Keeping a home in the 19th Century was hard work. The domestic sphere of women included nursing sick family members at home. Until the advent of modern washing machines, it also included the making of soap for the labor intensive exercise of doing the laundry. Cookbooks of the era would include recipes for the sick as well as for making soap. Contrary to the popular myths about suffrage women, many of them were married with families and oversaw these domestic duties of their households.

Lucy Stone, by marriage a member of the Blackwell clan, was considered a model homemaker among family members, and often had nieces sent to her with the hope that some of her domestic ability might be imparted to them.
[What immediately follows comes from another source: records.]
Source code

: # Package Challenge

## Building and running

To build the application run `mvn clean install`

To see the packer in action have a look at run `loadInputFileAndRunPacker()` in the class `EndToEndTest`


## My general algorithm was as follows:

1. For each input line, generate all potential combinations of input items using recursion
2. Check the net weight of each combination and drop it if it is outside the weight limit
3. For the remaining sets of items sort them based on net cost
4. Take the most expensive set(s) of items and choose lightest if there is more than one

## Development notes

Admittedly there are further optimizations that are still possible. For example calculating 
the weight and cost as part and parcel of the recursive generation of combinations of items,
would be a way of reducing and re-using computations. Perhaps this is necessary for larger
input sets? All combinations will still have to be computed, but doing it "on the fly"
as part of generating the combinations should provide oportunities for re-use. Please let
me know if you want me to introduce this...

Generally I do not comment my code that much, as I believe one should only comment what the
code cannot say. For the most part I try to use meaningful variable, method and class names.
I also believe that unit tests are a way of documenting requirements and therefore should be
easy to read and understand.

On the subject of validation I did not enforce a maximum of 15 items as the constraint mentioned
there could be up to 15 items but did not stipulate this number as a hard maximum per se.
In addition to editing The Woman's Journal, she also kept her own garden. Stone, a major leader in the suffrage movement, contributed her recipe for soft soap - a task that could take weeks.

"Twelve pounds of grease, and twelve pounds of crude potash will make a barrel of soft soap. Melt the grease. Dissolve the potash. Pour the grease hot into the barrel, and when the potash is cool, pour it into the hot grease; stir it a few minutes, then fill the barrel with hot water, stirring well from time to time, as the water is put in. It is well to stir it occasionally for a few weeks, but this is not essential. The older the soap, the better for use."